On June 17, Senators Cassidy (R-LA) and Hassan (D-NH) introduced S. 4555, a bill to amend Title II of the Social Security Act to increase the age threshold for eligibility for child’s insurance benefits on the basis of disability. The bill has been referred to the Committee on Finance. For many individuals with Autism, the transition from childhood to adulthood presents significant challenges in securing financial support. By increasing the age threshold, the bill ensures more individuals with Autism can continue to receive benefits as they navigate adulthood.  
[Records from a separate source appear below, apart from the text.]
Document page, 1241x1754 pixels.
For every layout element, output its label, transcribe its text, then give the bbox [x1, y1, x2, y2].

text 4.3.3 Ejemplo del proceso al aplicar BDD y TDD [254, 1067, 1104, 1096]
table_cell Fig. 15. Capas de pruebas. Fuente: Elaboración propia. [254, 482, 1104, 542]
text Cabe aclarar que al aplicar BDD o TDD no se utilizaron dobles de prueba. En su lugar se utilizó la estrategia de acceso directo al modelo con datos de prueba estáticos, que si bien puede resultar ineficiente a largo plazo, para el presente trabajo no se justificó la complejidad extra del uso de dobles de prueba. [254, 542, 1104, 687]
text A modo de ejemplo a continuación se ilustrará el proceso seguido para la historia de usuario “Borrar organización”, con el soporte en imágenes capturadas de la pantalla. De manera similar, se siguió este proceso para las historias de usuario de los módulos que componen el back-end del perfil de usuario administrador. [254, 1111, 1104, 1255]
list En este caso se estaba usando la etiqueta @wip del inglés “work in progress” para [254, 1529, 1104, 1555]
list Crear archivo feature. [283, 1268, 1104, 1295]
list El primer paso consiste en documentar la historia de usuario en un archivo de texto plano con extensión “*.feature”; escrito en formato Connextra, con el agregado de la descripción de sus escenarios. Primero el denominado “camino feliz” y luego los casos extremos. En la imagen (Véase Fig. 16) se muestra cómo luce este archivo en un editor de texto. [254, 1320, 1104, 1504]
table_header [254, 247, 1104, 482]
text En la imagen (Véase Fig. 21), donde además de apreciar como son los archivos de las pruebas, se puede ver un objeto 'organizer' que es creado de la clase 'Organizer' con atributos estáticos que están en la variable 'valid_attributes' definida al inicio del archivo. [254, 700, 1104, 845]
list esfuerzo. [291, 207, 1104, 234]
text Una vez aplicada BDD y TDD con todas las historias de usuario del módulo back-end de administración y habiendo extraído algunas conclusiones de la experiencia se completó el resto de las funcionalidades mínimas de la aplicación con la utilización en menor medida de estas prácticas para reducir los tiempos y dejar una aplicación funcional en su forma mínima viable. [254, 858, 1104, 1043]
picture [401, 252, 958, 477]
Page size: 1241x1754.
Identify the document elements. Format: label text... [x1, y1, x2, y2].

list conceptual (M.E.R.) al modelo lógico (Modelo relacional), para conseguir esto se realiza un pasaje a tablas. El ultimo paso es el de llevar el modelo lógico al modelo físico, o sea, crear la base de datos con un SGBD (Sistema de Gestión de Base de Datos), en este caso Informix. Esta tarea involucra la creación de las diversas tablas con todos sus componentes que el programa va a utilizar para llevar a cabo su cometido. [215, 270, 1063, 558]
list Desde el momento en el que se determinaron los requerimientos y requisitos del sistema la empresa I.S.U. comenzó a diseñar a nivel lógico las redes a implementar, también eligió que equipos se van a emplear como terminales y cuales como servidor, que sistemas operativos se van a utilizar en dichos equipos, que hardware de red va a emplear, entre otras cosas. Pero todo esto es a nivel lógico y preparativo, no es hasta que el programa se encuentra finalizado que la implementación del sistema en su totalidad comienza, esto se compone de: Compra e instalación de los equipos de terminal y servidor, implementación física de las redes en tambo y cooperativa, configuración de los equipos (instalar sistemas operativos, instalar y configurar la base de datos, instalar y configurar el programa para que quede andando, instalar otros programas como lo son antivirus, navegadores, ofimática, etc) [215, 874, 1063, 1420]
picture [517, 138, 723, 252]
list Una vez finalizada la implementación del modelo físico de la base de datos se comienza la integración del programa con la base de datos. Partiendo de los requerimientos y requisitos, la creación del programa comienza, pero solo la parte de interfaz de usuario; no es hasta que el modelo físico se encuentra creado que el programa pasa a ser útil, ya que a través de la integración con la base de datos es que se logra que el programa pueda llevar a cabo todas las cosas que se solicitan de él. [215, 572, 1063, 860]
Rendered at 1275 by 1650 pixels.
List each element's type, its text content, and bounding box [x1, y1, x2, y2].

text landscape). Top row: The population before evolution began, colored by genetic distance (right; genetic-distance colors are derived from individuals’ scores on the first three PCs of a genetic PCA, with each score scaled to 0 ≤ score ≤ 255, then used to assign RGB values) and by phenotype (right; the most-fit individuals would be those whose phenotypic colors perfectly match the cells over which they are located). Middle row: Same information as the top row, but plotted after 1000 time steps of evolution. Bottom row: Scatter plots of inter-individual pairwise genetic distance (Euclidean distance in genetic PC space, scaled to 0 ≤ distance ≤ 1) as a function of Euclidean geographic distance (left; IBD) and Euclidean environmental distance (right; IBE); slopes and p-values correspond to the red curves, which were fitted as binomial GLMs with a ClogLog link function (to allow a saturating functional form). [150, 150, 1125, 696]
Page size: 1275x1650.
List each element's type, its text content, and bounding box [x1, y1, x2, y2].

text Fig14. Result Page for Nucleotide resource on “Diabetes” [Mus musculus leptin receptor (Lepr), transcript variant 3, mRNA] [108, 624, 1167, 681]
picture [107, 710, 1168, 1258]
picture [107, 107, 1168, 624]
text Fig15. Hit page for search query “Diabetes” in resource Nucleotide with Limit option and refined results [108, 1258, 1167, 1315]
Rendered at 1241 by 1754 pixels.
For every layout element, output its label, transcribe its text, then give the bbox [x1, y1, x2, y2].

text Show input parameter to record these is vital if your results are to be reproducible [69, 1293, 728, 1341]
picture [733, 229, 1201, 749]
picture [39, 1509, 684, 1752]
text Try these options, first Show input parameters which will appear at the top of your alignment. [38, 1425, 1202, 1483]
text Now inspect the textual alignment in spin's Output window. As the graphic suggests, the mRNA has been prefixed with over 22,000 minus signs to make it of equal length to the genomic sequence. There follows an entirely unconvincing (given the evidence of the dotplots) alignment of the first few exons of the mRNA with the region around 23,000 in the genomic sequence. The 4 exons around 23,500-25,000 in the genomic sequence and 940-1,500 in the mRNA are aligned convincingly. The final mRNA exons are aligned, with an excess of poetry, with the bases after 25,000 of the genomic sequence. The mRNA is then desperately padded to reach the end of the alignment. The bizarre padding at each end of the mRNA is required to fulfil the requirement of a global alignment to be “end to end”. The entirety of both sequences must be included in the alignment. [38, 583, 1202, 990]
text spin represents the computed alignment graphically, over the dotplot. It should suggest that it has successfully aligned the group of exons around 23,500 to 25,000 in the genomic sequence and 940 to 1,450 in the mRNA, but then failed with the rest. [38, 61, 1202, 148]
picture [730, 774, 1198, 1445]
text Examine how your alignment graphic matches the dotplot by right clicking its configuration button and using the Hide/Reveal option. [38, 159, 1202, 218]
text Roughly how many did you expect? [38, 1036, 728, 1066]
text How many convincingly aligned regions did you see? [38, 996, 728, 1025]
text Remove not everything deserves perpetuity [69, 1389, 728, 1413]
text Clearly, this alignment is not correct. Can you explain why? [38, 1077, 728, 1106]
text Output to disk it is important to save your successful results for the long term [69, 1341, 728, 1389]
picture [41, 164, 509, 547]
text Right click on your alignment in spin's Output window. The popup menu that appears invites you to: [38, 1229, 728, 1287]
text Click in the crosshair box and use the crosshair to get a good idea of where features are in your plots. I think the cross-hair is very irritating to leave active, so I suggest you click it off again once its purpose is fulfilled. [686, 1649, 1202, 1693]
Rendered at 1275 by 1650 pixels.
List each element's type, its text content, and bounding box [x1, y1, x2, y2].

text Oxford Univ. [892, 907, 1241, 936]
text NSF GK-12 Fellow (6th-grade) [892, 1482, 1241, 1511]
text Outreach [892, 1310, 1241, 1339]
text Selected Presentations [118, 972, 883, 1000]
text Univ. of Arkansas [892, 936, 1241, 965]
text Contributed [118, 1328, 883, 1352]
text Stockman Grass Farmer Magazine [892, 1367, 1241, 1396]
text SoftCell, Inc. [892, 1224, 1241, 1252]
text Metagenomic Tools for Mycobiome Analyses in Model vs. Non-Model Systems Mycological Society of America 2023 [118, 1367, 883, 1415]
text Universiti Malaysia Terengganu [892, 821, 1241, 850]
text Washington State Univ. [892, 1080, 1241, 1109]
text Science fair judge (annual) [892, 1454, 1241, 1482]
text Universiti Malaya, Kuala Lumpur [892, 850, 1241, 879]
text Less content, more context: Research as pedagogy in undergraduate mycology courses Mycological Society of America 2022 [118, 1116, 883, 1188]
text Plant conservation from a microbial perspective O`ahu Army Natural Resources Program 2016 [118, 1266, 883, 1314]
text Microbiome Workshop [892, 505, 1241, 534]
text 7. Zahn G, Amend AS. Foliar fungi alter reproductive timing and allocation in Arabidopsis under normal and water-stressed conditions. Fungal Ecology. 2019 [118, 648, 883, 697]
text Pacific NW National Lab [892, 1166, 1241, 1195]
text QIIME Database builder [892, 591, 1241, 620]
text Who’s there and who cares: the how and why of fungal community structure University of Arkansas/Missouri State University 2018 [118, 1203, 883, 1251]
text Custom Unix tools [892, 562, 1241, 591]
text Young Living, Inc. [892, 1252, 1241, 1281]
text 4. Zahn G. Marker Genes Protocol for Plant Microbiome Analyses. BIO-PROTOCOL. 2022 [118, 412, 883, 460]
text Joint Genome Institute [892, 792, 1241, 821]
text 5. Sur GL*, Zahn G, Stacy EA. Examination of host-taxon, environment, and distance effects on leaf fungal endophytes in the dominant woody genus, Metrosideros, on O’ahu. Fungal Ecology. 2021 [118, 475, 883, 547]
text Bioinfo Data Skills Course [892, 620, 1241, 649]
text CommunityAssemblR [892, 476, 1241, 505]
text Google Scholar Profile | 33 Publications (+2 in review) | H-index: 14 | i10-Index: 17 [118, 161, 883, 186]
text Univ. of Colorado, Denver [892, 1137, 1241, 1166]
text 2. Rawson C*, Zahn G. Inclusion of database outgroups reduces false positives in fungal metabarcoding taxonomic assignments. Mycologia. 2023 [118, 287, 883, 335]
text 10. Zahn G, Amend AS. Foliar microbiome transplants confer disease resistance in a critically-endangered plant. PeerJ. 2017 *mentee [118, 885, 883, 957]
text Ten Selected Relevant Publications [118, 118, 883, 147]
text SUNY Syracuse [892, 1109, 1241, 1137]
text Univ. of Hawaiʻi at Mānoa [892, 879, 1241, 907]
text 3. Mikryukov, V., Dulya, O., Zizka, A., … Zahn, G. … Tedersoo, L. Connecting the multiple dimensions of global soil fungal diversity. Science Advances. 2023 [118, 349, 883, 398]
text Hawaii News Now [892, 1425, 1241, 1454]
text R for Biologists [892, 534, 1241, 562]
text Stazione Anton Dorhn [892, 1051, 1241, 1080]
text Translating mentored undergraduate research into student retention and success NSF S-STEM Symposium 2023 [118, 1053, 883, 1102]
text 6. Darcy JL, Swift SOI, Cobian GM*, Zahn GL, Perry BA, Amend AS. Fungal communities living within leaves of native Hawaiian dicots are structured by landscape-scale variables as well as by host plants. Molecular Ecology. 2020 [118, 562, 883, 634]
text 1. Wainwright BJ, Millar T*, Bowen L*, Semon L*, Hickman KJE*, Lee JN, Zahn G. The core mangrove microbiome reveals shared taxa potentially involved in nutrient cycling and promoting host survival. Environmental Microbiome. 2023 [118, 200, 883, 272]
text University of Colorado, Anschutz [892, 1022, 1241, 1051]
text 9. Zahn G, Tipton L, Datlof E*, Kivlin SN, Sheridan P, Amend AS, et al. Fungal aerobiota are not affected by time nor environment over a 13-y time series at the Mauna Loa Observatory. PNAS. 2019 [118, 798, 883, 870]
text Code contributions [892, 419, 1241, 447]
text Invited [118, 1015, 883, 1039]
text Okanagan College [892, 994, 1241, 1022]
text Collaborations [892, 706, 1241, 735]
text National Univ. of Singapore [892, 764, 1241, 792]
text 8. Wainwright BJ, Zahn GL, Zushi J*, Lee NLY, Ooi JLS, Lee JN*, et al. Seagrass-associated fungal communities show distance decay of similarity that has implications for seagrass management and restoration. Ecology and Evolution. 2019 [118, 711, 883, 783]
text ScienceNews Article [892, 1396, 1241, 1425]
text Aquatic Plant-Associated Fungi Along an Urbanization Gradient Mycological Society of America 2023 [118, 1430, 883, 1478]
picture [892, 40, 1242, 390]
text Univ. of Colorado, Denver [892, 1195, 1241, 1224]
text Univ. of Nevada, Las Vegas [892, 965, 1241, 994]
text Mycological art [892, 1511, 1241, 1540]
New Higher Education Bills  

Senator Casey (D-PA) introduced two new bills to make higher education more accessible to the disability community. The first, called the (S 4380) which Senator Van Hollen (D-MD) and Senator Booker (D-NJ) cosponsored, allows students with disabilities to remain eligible for Pell Grants and other government grants with a smaller course load. The second bill, the Expanding Disability Access to Higher Education Act (S 4379), which is cosponsored by Senator Butler (D-CA), Van Hollen (D-MD), Padilla (D-CA), and Booker (D-NJ), provides additional funding for the Federal Early Outreach and Student Services Programs for students with disabilities. These programs help first-generation and low-income students pursue higher education. The Autism Society supports these bills.  


Justice Corner  

FBI Investigation into Fraud in Autism Services

The FBI is investigating Medicaid fraud involving an Autism service center in Minnesota.  Minimum standards and little regulatory oversight are cited as a concern surrounding some providers.  While there are few details available about the current investigation in Minnesota, other states, such as Florida, have documented cases of billing fraud and lack of services provided to clients. Read more here: FBI Investigates Autism Centers, Which Have Exploded In Growth – Disability Scoop 

DOJ Utah Finding  

On June 18, the Justice Department announced its finding that Utah is violating the Americans with Disabilities Act (ADA) by unnecessarily segregating youth and adults with intellectual and developmental disabilities (I/DD) instead of helping them find work and contribute meaningfully to their communities. The department found that the State was relying on segregated settings, such as large workshops and day facilities where people with I/DD had limited interactions with people without disabilities and were paid less than minimum wages. The ADA and U.S. Supreme Court’s decision in Olmstead v. L.C. require state and local governments to make services for people with disabilities available in the most integrated setting appropriate to each person‘s needs. 

Similar findings were made against the state of Missouri.  In Alaska, an investigation found that voters with disabilities were not provided accessible ballots, accessible polling places and that its elections website was inaccessible.